Q1: Does PeaceHealth honor Living Will instructions, even if they conflict with Catholic teachings??A1: Advance directives (“Living Wills”) are typically consistent with Catholic teachings, and PeaceHealth encourages their use. PeaceHealth will honor an advance directive that is drafted by a competent patient and executed by an appointed durable power of attorney, as required by law.
Q2: Can a terminally ill patient choose to discontinue the use of feeding tubes??A2: Yes, under appropriate circumstances. PeaceHealth holds that death should not be directly hastened or postponed; at the same time PeaceHealth regards patients as central to the decision-making process, assuring them that they will receive all appropriate palliative care and be able to refuse unwanted, burdensome treatment. PeaceHealth honors requests for withdrawal of therapies that from a patient’s perspective are more burden than benefit, including hydration and nutrition.
Q3: Are terminally ill patients allowed to exercise their legal choices, including consultation and/or referral to physician-assisted suicide?
A3: PeaceHealth patients are free to pursue therapies such as physician-assisted suicide, but PeaceHealth will not participate in the practice. PeaceHealth will not abandon patients, including those who may choose to consider physician-assisted suicide (see answer above). PeaceHealth will not interfere with a patient’s choice to exercise this legal right. As allowed by law, PeaceHealth chooses not to participate in physician-assisted suicide itself.
Section 3. Questions about Catholic Health Initiatives
The proposed Partnership between PeaceHealth and Catholic Health Initiatives (CHI) is based upon a continuation of PeaceHealth’s and CHI’s commitments of more than a century to serve all people in their communities, regardless of a patient’s ability to pay. The proposed Partnership will not alter PeaceHealth’s commitments to United General, since each PeaceHealth hospital will continue to operate under PeaceHealth’s ethical policies as they pertain to individual care decisions.
Q1: There has been some opposition in other communities to PeaceHealth’s partnership with CHI. What about that?

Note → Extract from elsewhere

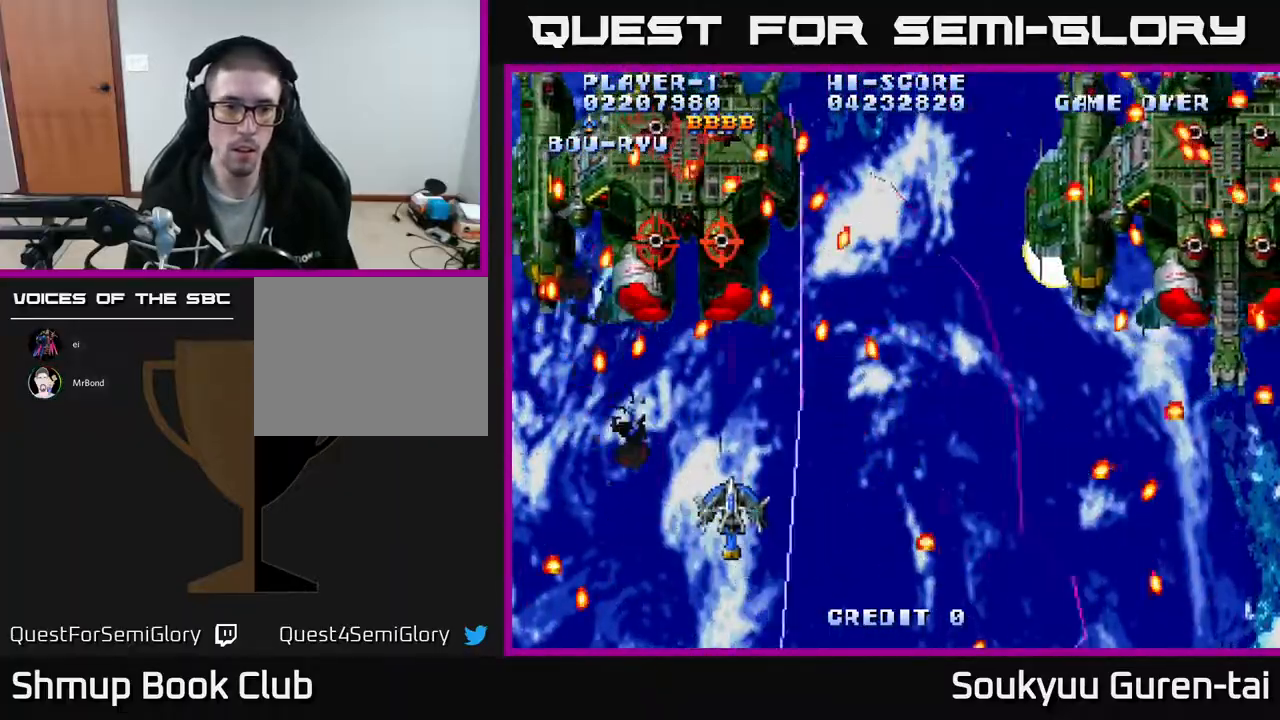
{"buttons": ["A", "DPAD_DOWN"], "events": [[217, "A", "up"], [217, "DPAD_LEFT", "up"], [217, "DPAD_UP", "up"], [233, "DPAD_DOWN", "down"], [283, "A", "down"]]}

A1: There has been some confusion about the proposed new Partnership between PeaceHealth and Catholic Health Initiatives. The organizations are not merging. Rather, they are creating a new organization as a 50-50 partnership - one in which neither organization will be taking over the other. Seven of CHI’s 76 hospitals and all nine PeaceHealth hospitals will be in the Partnership. Hospitals that are part of PeaceHealth will continue to be sponsored by PeaceHealth.

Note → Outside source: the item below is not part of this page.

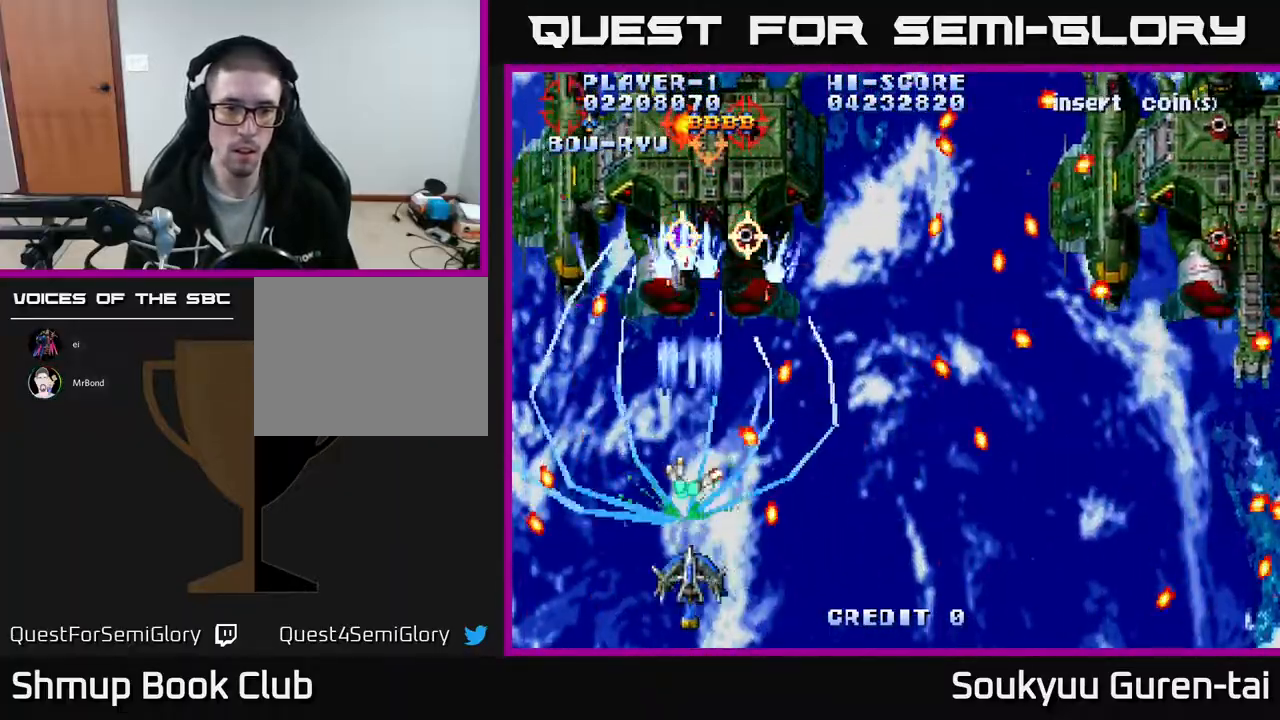
{"buttons": ["A", "DPAD_UP"], "events": [[17, "DPAD_DOWN", "up"], [217, "DPAD_RIGHT", "down"], [283, "DPAD_UP", "down"], [333, "DPAD_RIGHT", "up"]]}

Section 4. Questions about Discrimination
For more than 120 years, PeaceHealth’s mission and values have called it to serve all patients regardless of race, color, creed, sex, sexual preference, national origin, disability or ability to pay.
Q1: Does PeaceHealth treat members of the LGBT community differently or unfairly?
A1: No. PeaceHealth employs members of the LGBT community, and has always cared for all persons, regardless of their sexual orientation. PeaceHealth respects the dignity and appreciates the worth of each person, as demonstrated in its compassion, caring, and acceptance of individual differences.